[DATA FOR THIS TASK — start]

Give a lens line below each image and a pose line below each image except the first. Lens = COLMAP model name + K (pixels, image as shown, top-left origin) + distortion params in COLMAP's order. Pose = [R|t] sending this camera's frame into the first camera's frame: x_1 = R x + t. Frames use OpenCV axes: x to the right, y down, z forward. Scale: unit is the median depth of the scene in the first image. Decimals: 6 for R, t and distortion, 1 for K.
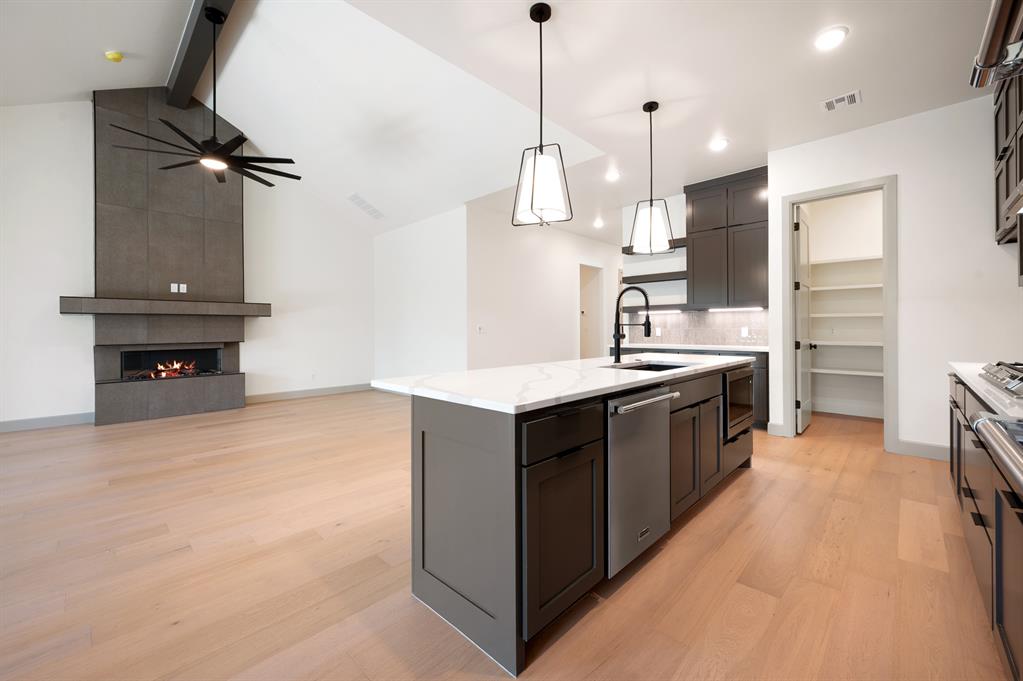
lens RADIAL K [[410.2, 0, 516.8], [0, 410.2, 326.2], [0, 0, 1]] dist [0.002136, 0.000062]
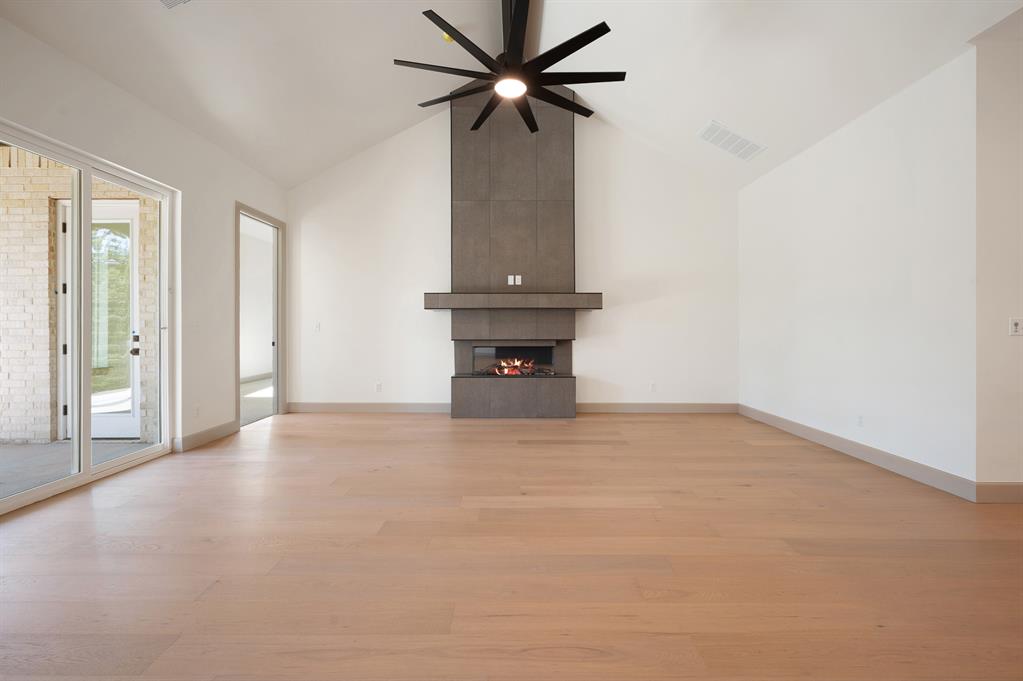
lens RADIAL K [[410.2, 0, 511.7], [0, 410.2, 326.8], [0, 0, 1]] dist [0.002136, 0.000062]
pose [[0.687773, 0.006965, -0.725892, -0.157675], [-0.001588, 0.999966, 0.008089, 0.004987], [0.725924, -0.004411, 0.687761, 0.361883]]
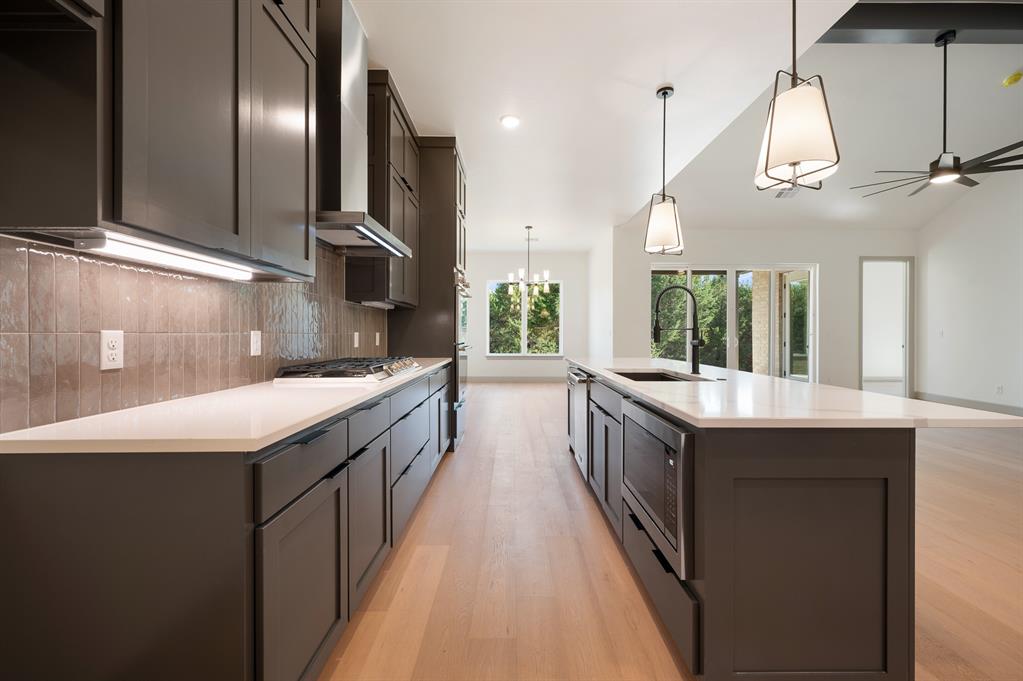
lens RADIAL K [[410.2, 0, 513.4], [0, 410.2, 332.6], [0, 0, 1]] dist [0.002136, 0.000062]
pose [[-0.720028, 0.004312, -0.693932, 0.574838], [0.003845, 0.999990, 0.002225, 0.000906], [0.693935, -0.001066, -0.720037, 0.697504]]
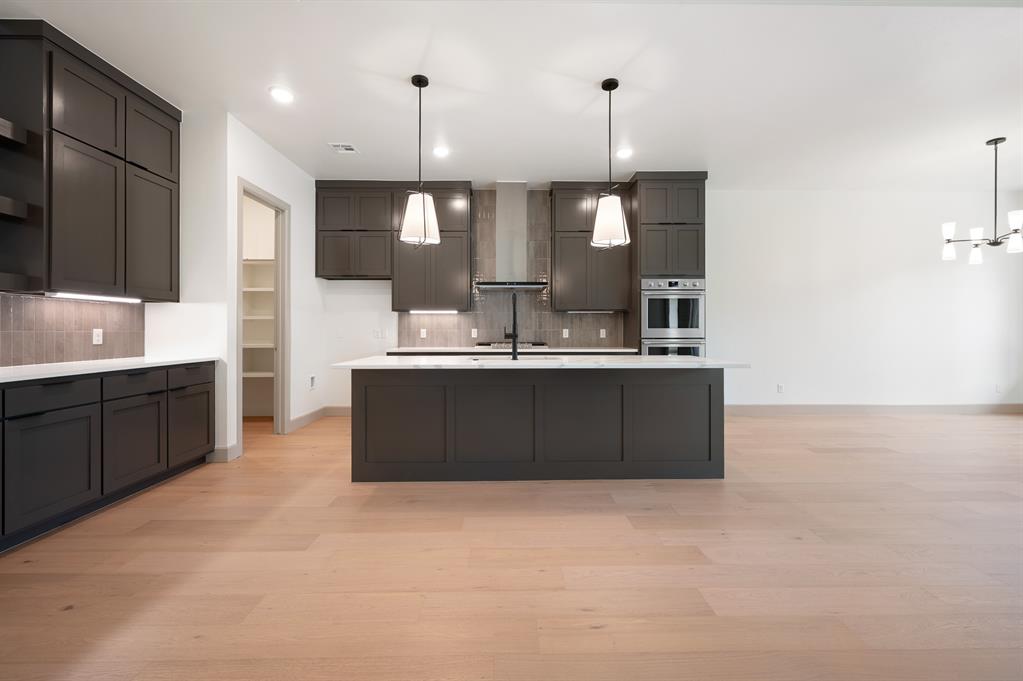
lens RADIAL K [[410.2, 0, 517.9], [0, 410.2, 330.1], [0, 0, 1]] dist [0.002136, 0.000062]
pose [[-0.702642, 0.007357, 0.711506, -0.279988], [0.003402, 0.999970, -0.006981, 0.009564], [-0.711536, -0.002484, -0.702646, 0.914357]]
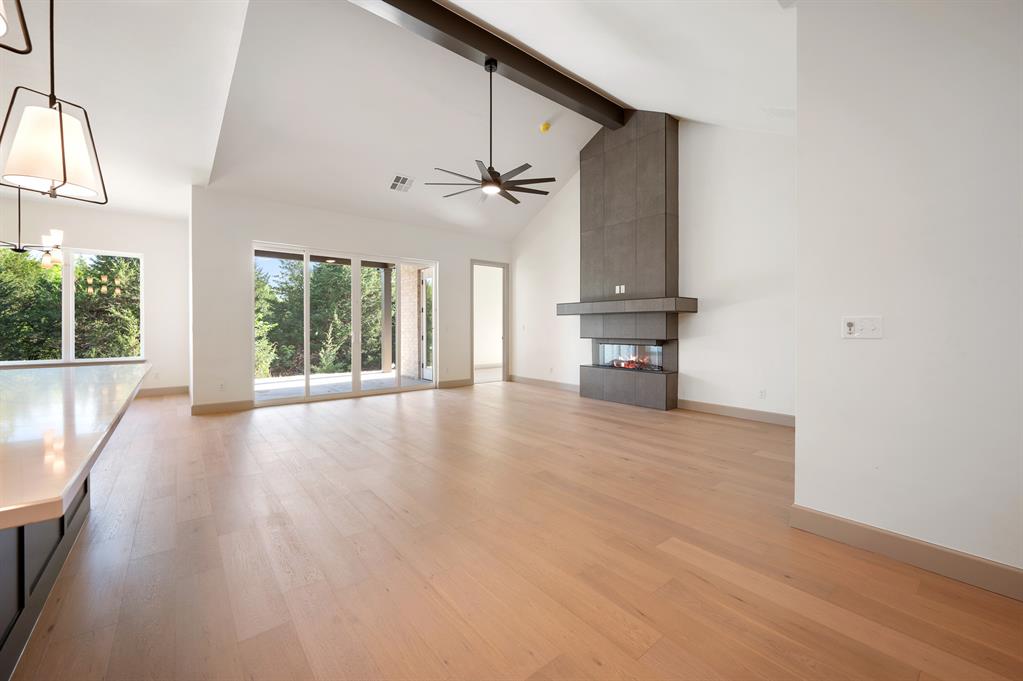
lens RADIAL K [[410.2, 0, 516.3], [0, 410.2, 330.8], [0, 0, 1]] dist [0.002136, 0.000062]
pose [[-0.118119, 0.013675, -0.992905, 0.323574], [0.003572, 0.999905, 0.013346, 0.004294], [0.992993, -0.001970, -0.118156, 0.854368]]
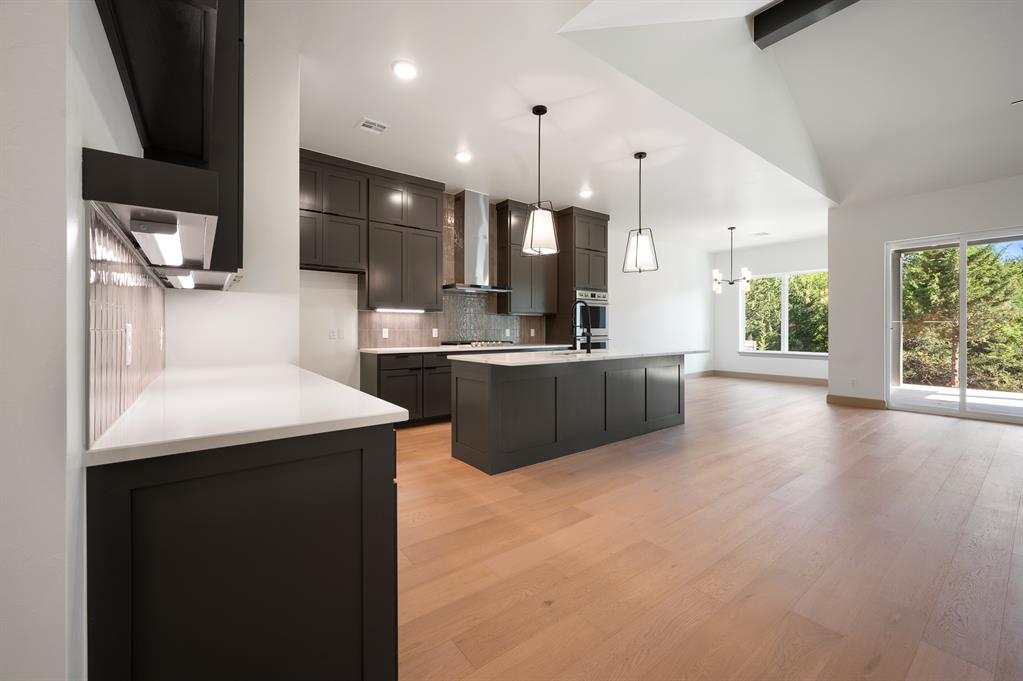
lens RADIAL K [[410.2, 0, 512.6], [0, 410.2, 332.9], [0, 0, 1]] dist [0.002136, 0.000062]
pose [[-0.988247, 0.004329, 0.152803, 0.154120], [0.005425, 0.999962, 0.006756, 0.004161], [-0.152768, 0.007505, -0.988234, 1.252208]]
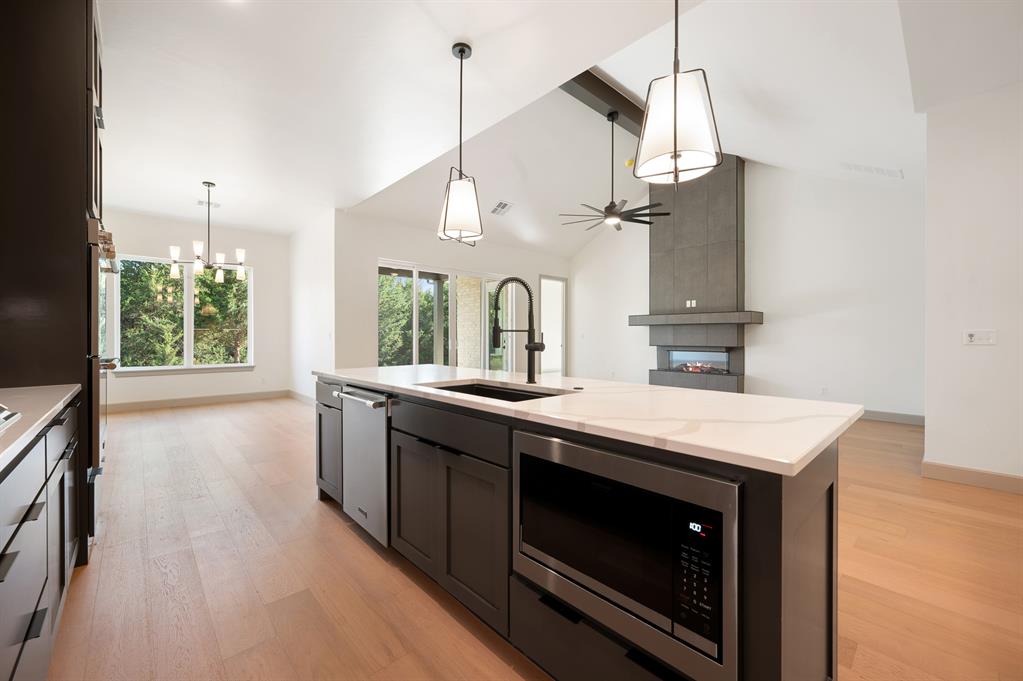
lens RADIAL K [[410.2, 0, 516.3], [0, 410.2, 336.6], [0, 0, 1]] dist [0.002136, 0.000062]
pose [[-0.056450, 0.007263, -0.998379, 0.505761], [0.001523, 0.999973, 0.007188, 0.001362], [0.998404, -0.001115, -0.056459, 0.523989]]
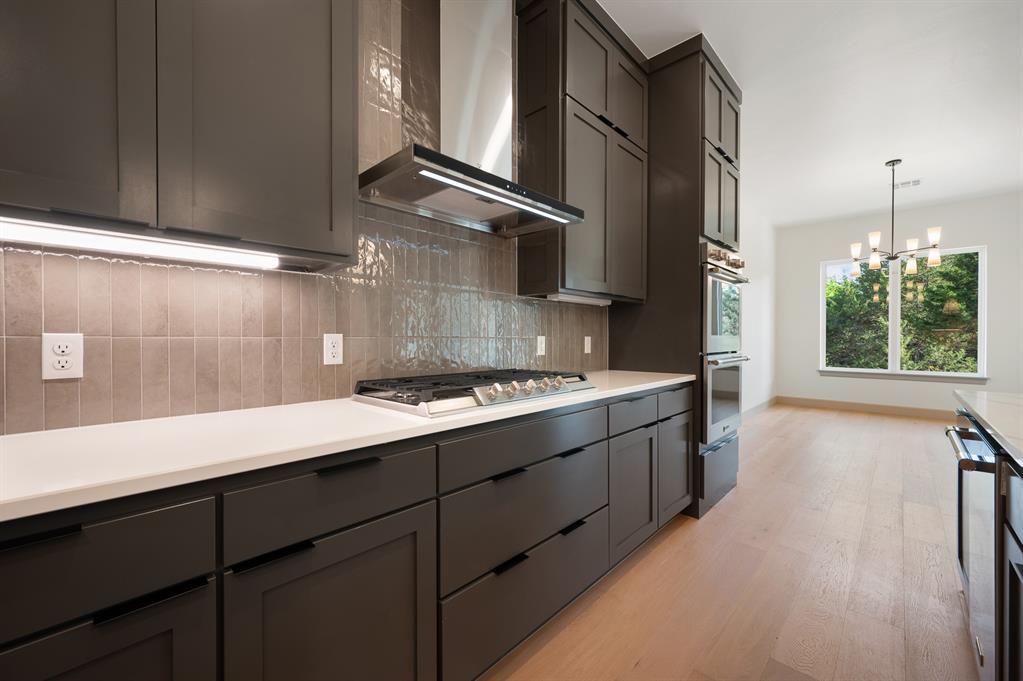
lens RADIAL K [[410.2, 0, 514.7], [0, 410.2, 340.9], [0, 0, 1]] dist [0.002136, 0.000062]
pose [[-0.999949, 0.004658, -0.008998, 0.370511], [0.004593, 0.999963, 0.007209, 0.002590], [0.009032, 0.007168, -0.999934, 0.577614]]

[DATA FOR THIS TASK — finish]

● YOUR GOAL
Echo every line of the entries from the first one through the line holding "0.007505, -0.988234, 1.252208]]", inclusive, without the pictures.

● RESPONSE FOR THIS EXERCISE
Give a lens line below each image and a pose line below each image except the first. Lens = COLMAP model name + K (pixels, image as shown, top-left origin) + distortion params in COLMAP's order. Pose = [R|t] sending this camera's frame into the first camera's frame: x_1 = R x + t. Frames use OpenCV axes: x to the right, y down, z forward. Scale: unit is the median depth of the scene in the first image. Decimals: 6 for R, t and distortion, 1 for K.
lens RADIAL K [[410.2, 0, 516.8], [0, 410.2, 326.2], [0, 0, 1]] dist [0.002136, 0.000062]
lens RADIAL K [[410.2, 0, 511.7], [0, 410.2, 326.8], [0, 0, 1]] dist [0.002136, 0.000062]
pose [[0.687773, 0.006965, -0.725892, -0.157675], [-0.001588, 0.999966, 0.008089, 0.004987], [0.725924, -0.004411, 0.687761, 0.361883]]
lens RADIAL K [[410.2, 0, 513.4], [0, 410.2, 332.6], [0, 0, 1]] dist [0.002136, 0.000062]
pose [[-0.720028, 0.004312, -0.693932, 0.574838], [0.003845, 0.999990, 0.002225, 0.000906], [0.693935, -0.001066, -0.720037, 0.697504]]
lens RADIAL K [[410.2, 0, 517.9], [0, 410.2, 330.1], [0, 0, 1]] dist [0.002136, 0.000062]
pose [[-0.702642, 0.007357, 0.711506, -0.279988], [0.003402, 0.999970, -0.006981, 0.009564], [-0.711536, -0.002484, -0.702646, 0.914357]]
lens RADIAL K [[410.2, 0, 516.3], [0, 410.2, 330.8], [0, 0, 1]] dist [0.002136, 0.000062]
pose [[-0.118119, 0.013675, -0.992905, 0.323574], [0.003572, 0.999905, 0.013346, 0.004294], [0.992993, -0.001970, -0.118156, 0.854368]]
lens RADIAL K [[410.2, 0, 512.6], [0, 410.2, 332.9], [0, 0, 1]] dist [0.002136, 0.000062]
pose [[-0.988247, 0.004329, 0.152803, 0.154120], [0.005425, 0.999962, 0.006756, 0.004161], [-0.152768, 0.007505, -0.988234, 1.252208]]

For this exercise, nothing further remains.